Wir denken, es ist auch für unsere Nachkommen nicht uninteressant, am Rande über heute ausgestorbene berufs- und tätigkeitsbezogene Sitten und Bräuche zu erfahren. Nicht zuletzt deshalb, weil sie auch heutzutage noch vielerorts von Nöten wären. Natürlich können an dieser Stelle nur einige wenige dieser Berufe und Abläufe aus Platzgründen mit einigen Zeilen beschrieben werden. Sie sollen stellvertretend für alle anderen andeuten, was in einer für heutige Verhältnisse überholten und völlig unterschätzten Zeit an hohem Lebensstandard, insbesondere auf dem Ernährungssektor, möglich war.

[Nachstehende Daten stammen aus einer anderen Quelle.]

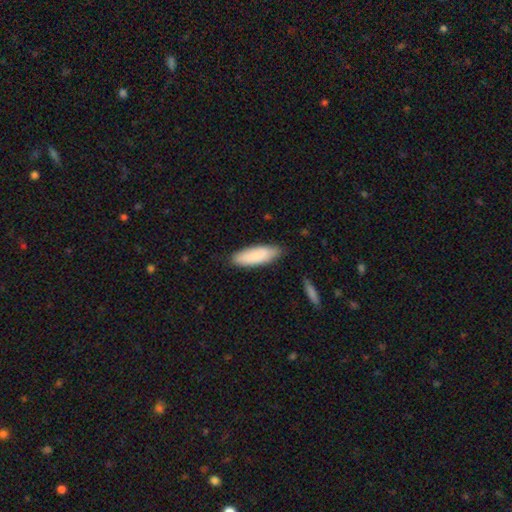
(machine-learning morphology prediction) This is clearly a smooth galaxy (87%). How rounded: possibly in between (56%). Merging: clearly none (82%).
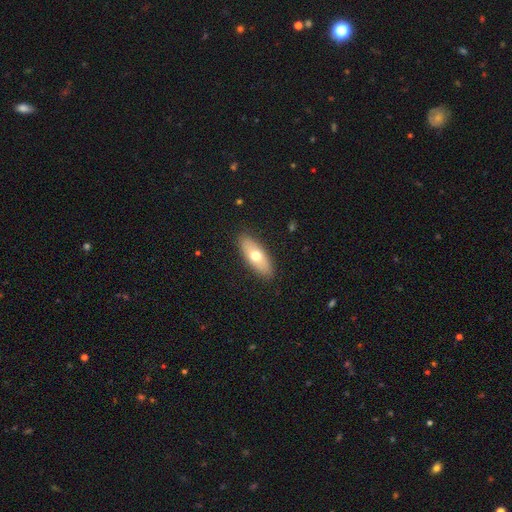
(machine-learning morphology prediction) smooth 65%, featured or disk 29%, star or artifact 6%. Down the decision tree: how rounded — in between (72%); merging — none (88%).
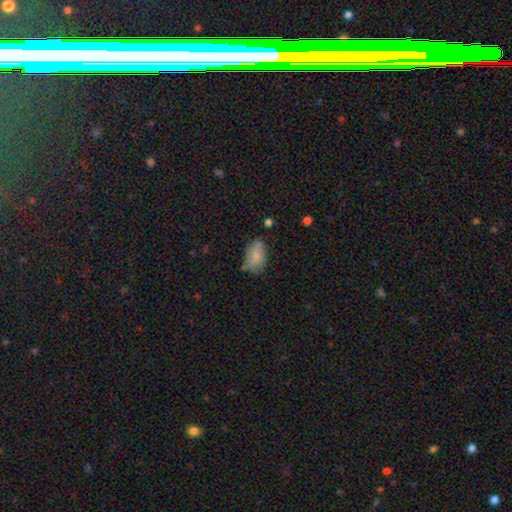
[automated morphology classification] Smooth or featured?
  - smooth: 73% *
  - featured or disk: 19%
  - star or artifact: 8%
How rounded?
  - in between: 90% *
  - round: 8%
  - cigar-shaped: 2%
Merging?
  - none: 56% *
  - minor disturbance: 30%
  - major disturbance: 9%
  - merger: 5%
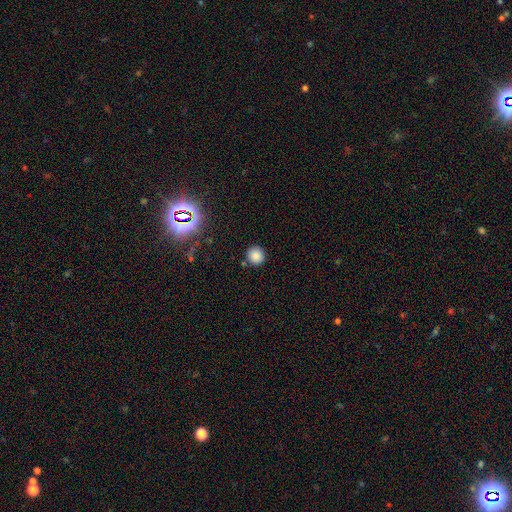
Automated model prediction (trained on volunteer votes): A smooth galaxy with no disk features (82%) that is round (91%). Merging: none (86%).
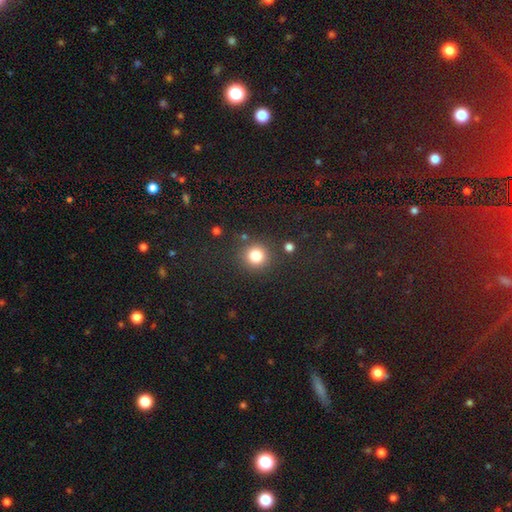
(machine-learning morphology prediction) A smooth galaxy with no disk features (83%) that is round (93%). Merging: none (85%).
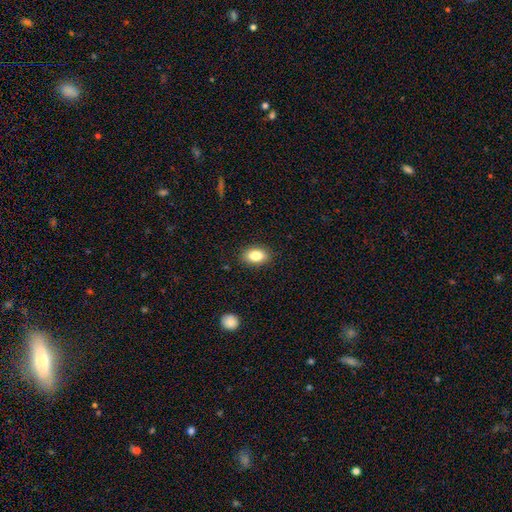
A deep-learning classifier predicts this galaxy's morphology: The model was most divided on "smooth or featured": smooth: 85%, star or artifact: 8%, featured or disk: 7%. More confident: how rounded — in between (88%); merging — none (88%).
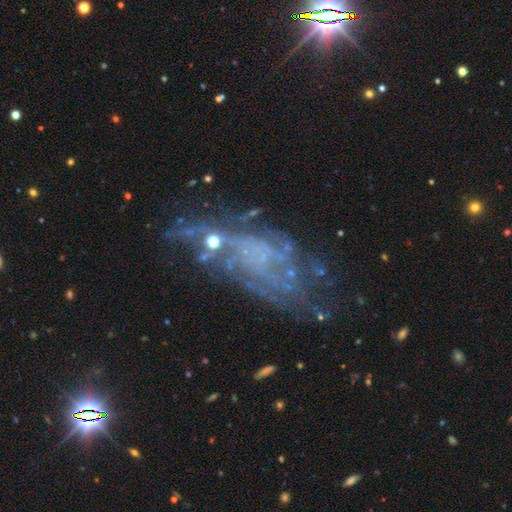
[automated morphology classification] type=featured or disk (66%); edge-on=no (92%); bar=no (77%); spiral arms=yes (63%); bulge=none (67%); merging=none (51%).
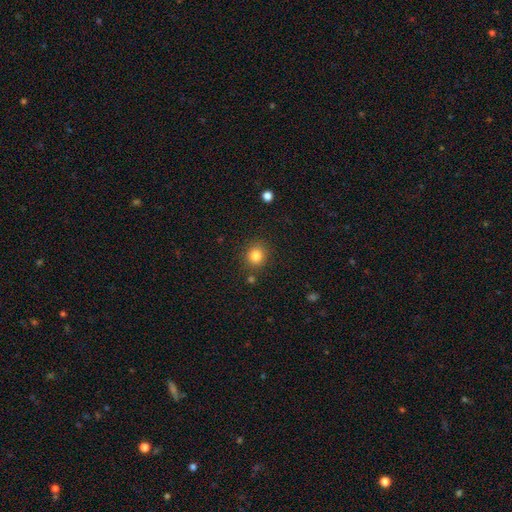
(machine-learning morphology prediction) Overall: smooth (83%). How rounded: round (82%). Merging: none (85%).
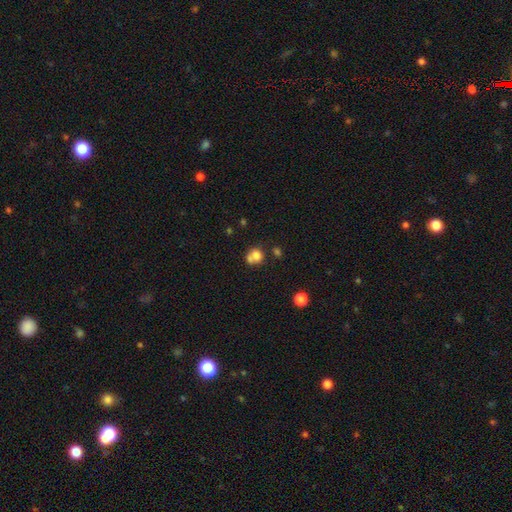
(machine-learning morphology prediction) This is likely a smooth galaxy (74%). How rounded: likely round (71%). Merging: possibly merger (47%).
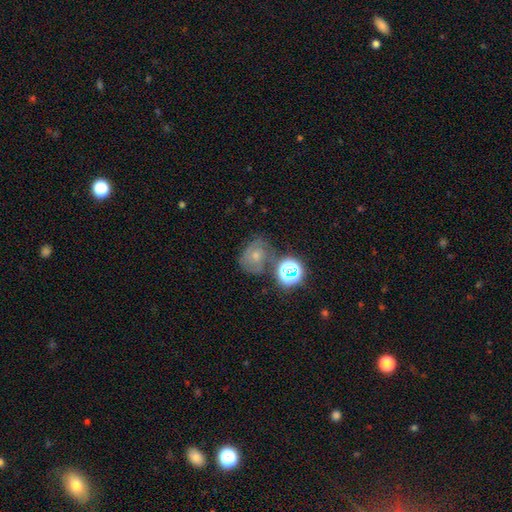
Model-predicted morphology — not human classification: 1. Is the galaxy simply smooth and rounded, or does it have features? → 39% featured or disk (tied), 39% smooth (tied), 22% star or artifact.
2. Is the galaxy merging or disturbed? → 53% none, 23% minor disturbance, 13% merger, 12% major disturbance.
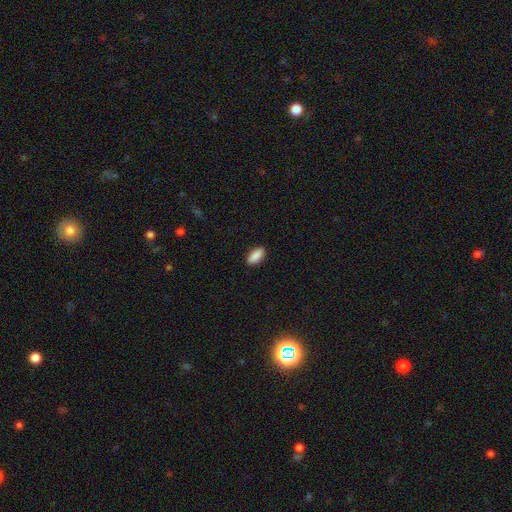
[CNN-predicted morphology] Smooth or featured?
  - smooth: 89% *
  - star or artifact: 7%
  - featured or disk: 4%
How rounded?
  - in between: 89% *
  - cigar-shaped: 8%
  - round: 2%
Merging?
  - none: 90% *
  - minor disturbance: 8%
  - major disturbance: 2%
  - merger: 1%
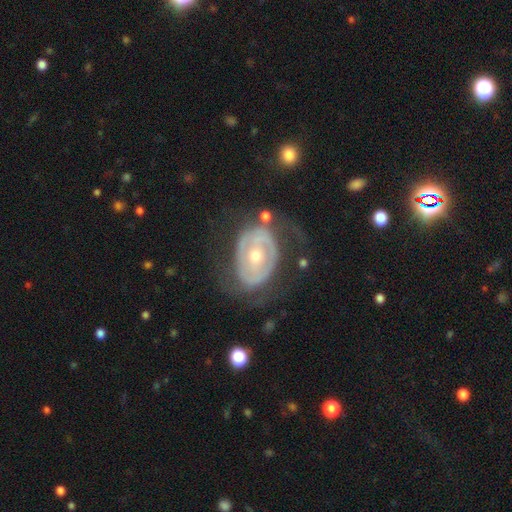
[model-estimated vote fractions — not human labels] The model was most divided on "spiral arms": yes: 53%, no: 47%. More confident: edge-on disk — no (95%); smooth or featured — featured or disk (77%); bulge size — moderate (58%); bar — no (55%); merging — none (55%).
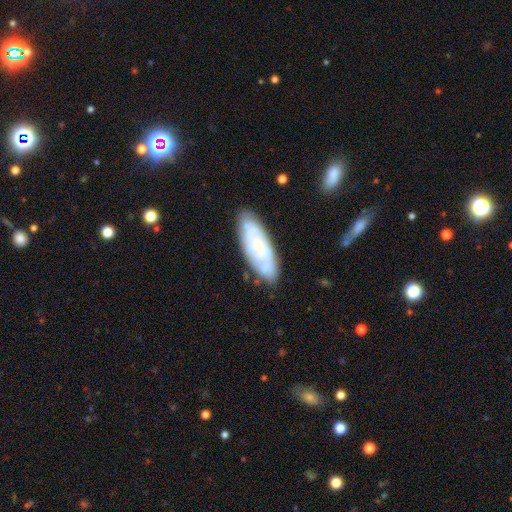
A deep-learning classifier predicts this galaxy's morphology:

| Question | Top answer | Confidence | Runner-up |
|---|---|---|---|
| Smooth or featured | featured or disk | 49% | smooth (43%) |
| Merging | none | 78% | minor disturbance (16%) |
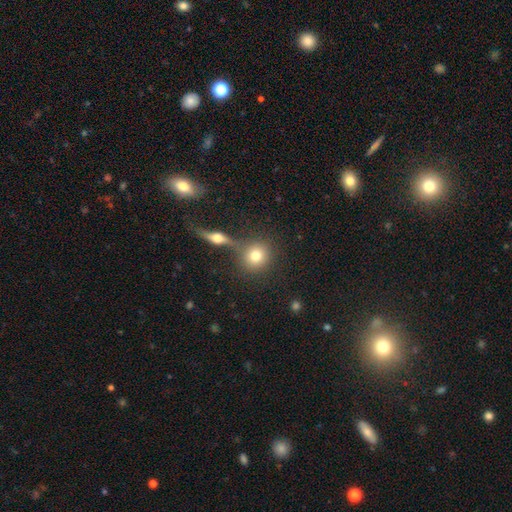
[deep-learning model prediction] smooth-or-featured: smooth: 75% | featured or disk: 15% | star or artifact: 10%
  how-rounded: round: 89% | in between: 10% | cigar-shaped: 2%
  merging: none: 69% | merger: 20% | minor disturbance: 8% | major disturbance: 4%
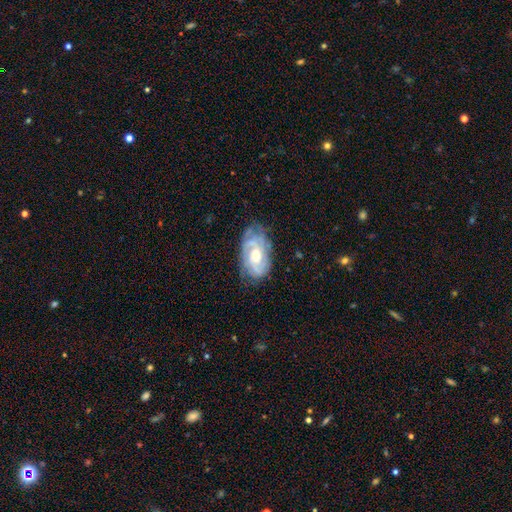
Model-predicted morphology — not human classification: featured or disk 81%, smooth 14%, star or artifact 6%. Down the decision tree: edge-on disk — no (96%); bar — no (62%); spiral arms — yes (93%); spiral arm count — 2 (40%); spiral winding — tight (56%); bulge size — moderate (64%); merging — none (68%).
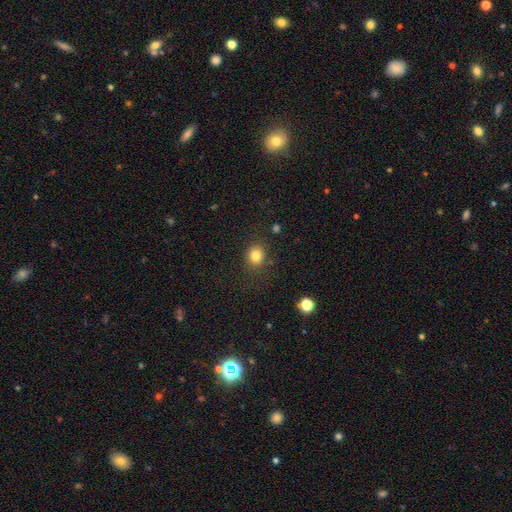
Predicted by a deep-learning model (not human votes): Smooth or featured? smooth (82%)
How rounded? round (76%)
Merging? none (83%)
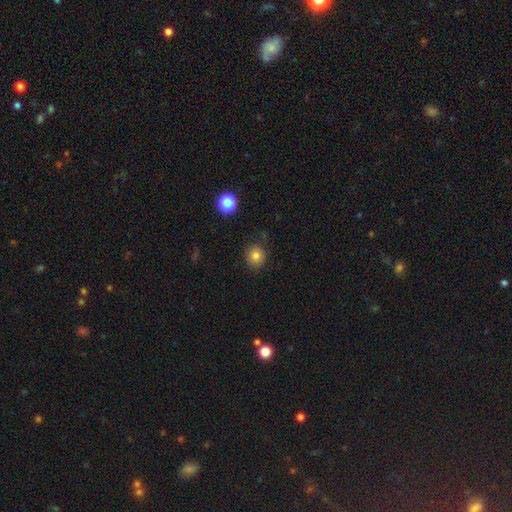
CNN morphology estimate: The model was most divided on "smooth or featured": smooth: 80%, star or artifact: 13%, featured or disk: 7%. More confident: how rounded — round (86%); merging — none (85%).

Erzeugnisse der Landwirtschaft und ihre Verarbeitung vor Ort:

Fleisch von frei laufenden Tieren: Nicht nur Hühner, Gänse und Enten, sondern auch Schweine und Kühe waren von Frühjahr bis zum Herbst täglich und oft ganztägig auf der Weide oder am Wasser. Dabei handelte es sich jeweils, den günstigen Klimabedingungen angepasst, um eine hochwertige Viehwirtschaft mit über die Grenzen hinaus anerkannten Züchtungen. Zum nahrungsmäßigen Ausgleich und bei Stallfütterung im Winter diente zur  Fütterung: frischer Klee, junges Maislaub, Rüben und Kürbisse als Frischfutter, sowie Mais und Getreide auch als Schrot und Kleie; Klee, Luzerne und Mohar als Heu, sowie getrocknetes Maislaub und Haferstroh als natürliches und nahrhaftes Trockenfutter.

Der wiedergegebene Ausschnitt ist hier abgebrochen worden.